Synthetic data is not "the more the better": Small generators (GPT-4o-mini / GPT-Image-1-mini) produce homogeneous samples even with prompt tuning. Beyond a certain threshold, lack of diversity causes overfitting, justifying the augmentation cap of \(3\Delta n\).
Higher gains in fine-grained/long-tail tasks: Absolute improvements reached the +30% range for fine-grained tasks like Flowers102 and CUB200.

Highlights & Insights¶

Formulating data augmentation as MAB arm selection: Using "one arm per class" with a gradient shift-based acquisition function compresses the infinite sample search space into a finite class selection problem, elegantly applying the exploration-exploitation framework.
Convergence guarantees via confidence bound relaxation: The modification of multiplying by \(\sqrt{n_{t-1}+\Delta n}\) in UCB is subtle but theoretical essential, transforming "adaptive data augmentation" from a heuristic into an algorithm with regret bounds.
Calibrator outperforming the generator: A calibrator trained on GPT-4o-mini data can surpass GPT-4o-mini's own classification accuracy, illustrating the gap between generative likelihood and discriminative posterior while providing a low-cost bridge.
Transferable trick: The residual lightweight calibrator (simplified single-head cross-attention) provides a general paradigm for "thin-layer calibration on frozen embeddings," applicable to any closed-source embedding API.

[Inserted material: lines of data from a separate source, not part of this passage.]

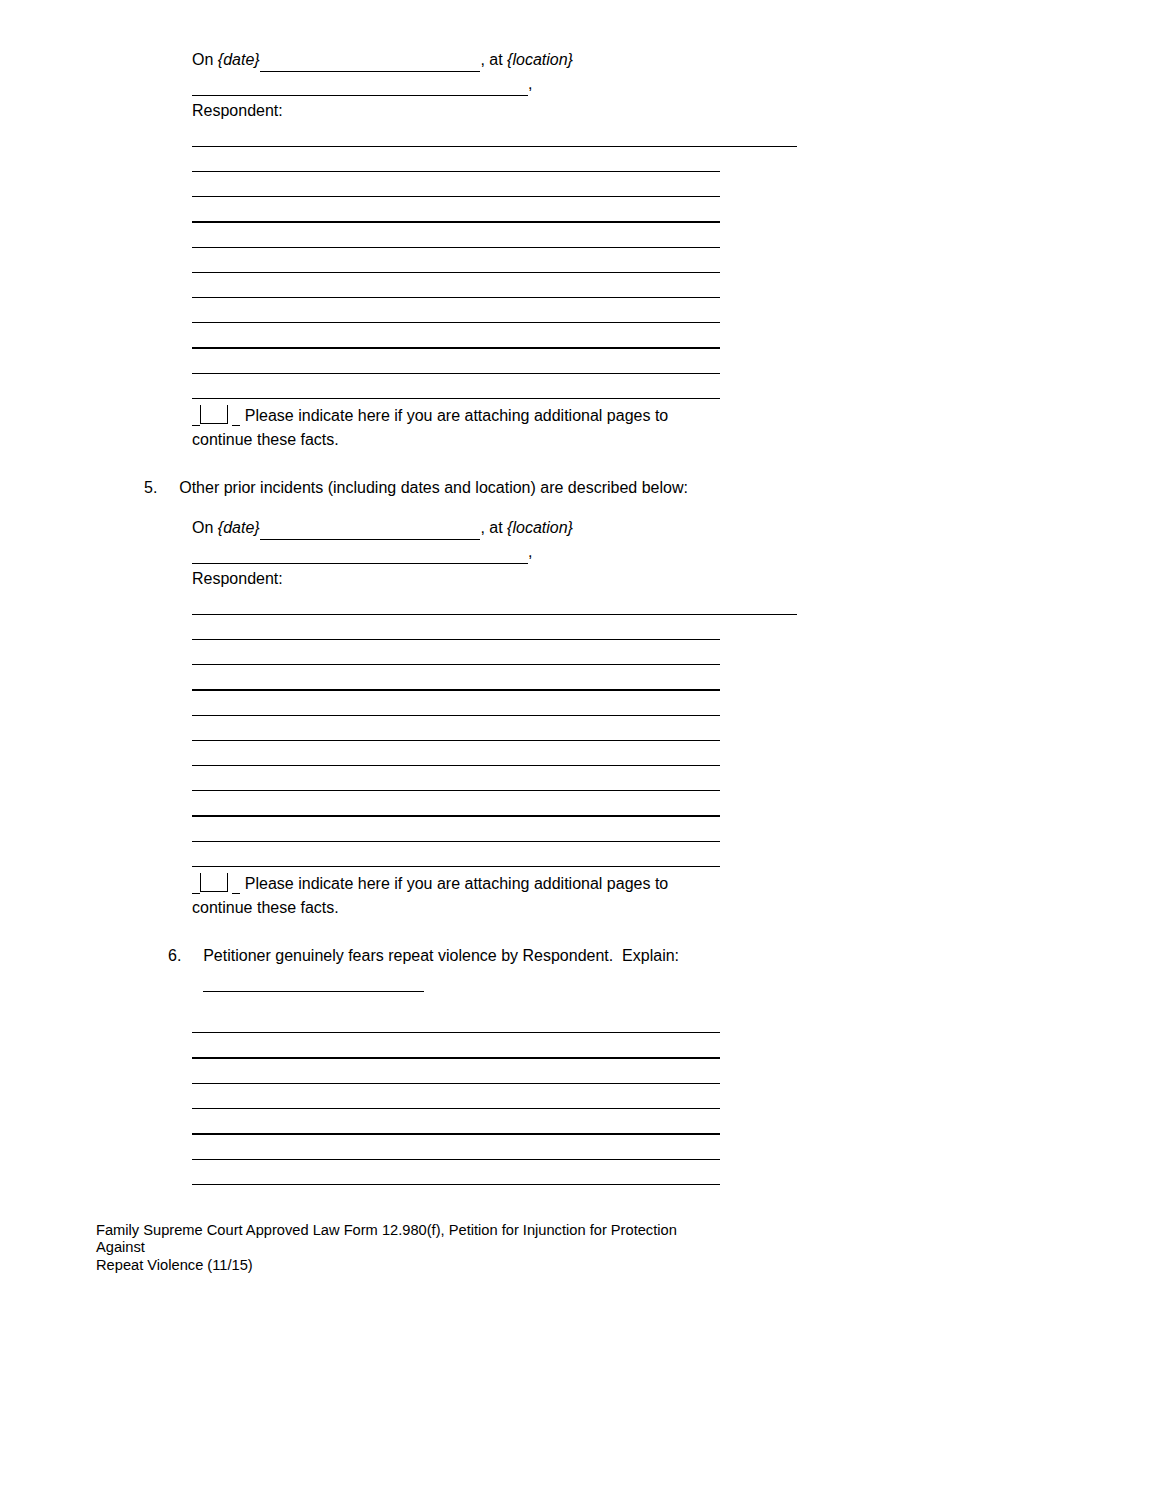On {date} , at {location} ,
Respondent:
Please indicate here if you are attaching additional pages to continue these facts.
5.
Other prior incidents (including dates and location) are described below:
On {date} , at {location} ,
Respondent:
Please indicate here if you are attaching additional pages to continue these facts.
6.
Petitioner genuinely fears repeat violence by Respondent. Explain:
Family Supreme Court Approved Law Form 12.980(f), Petition for Injunction for Protection Against
Repeat Violence (11/15)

Limitations & Future Work¶

Dependency on generator quality and diversity: The performance ceiling is limited by the homogeneity of small generators; switching to stronger generators would increase costs, creating a tension between "budget efficiency" and "data diversity."
Approximation of gradient shift: \(\hat\delta_t^2(C)\) is still an estimate based on few samples. While relaxation mitigates this, the robustness boundary in extreme cases (e.g., 2 samples per class) depends on the theoretical analysis in the appendix.
Cost of class-level granularity: Choosing "classes" instead of "samples" makes the problem solvable but may miss scenarios where specific "hard samples" within a class are the most informative.
Evaluation focus on classification: It remains to be seen if this can be extended to non-classification tasks like retrieval or ranking.

vs. PEFT (LoRA / Adapter): PEFT requires access to and modification of base model parameters, making it unusable for closed-source APIs. ADAMAB is entirely embedder-agnostic.
vs. Active Learning: Active Learning picks informative samples from an unlabeled pool and requires human labeling. ADAMAB "synthesizes" instead of "picks" and automatically labels samples via the chosen class arm.
vs. Random Data Augmentation: Random augmentation is unbiased in expectation but has high variance and sub-optimal convergence in few-shot settings. ADAMAB explicitly reduces shift with a regret bound, proving faster and more stable under the same budget.

Rating¶

Novelty: ⭐⭐⭐⭐⭐ The first few-shot adaptive data augmentation framework with convergence guarantees; the combination of class-wise MAB and confidence relaxation is clean and theoretically grounded.
Experimental Thoroughness: ⭐⭐⭐⭐ Covered 6 datasets across text/image domains, compared against ICL/reranker/embedding baselines, and analyzed ablations of sample size and exploration; however, horizontal comparisons with more adaptive augmentation methods are missing.
Writing Quality: ⭐⭐⭐⭐ Clear chain of motivation–theory–algorithm, although theoretical parts may require the appendix for full comprehension.
Value: ⭐⭐⭐⭐ Addresses the real-world pain point of "closed-source embedding + few-shot long-tail" with a low-cost, plug-and-play solution.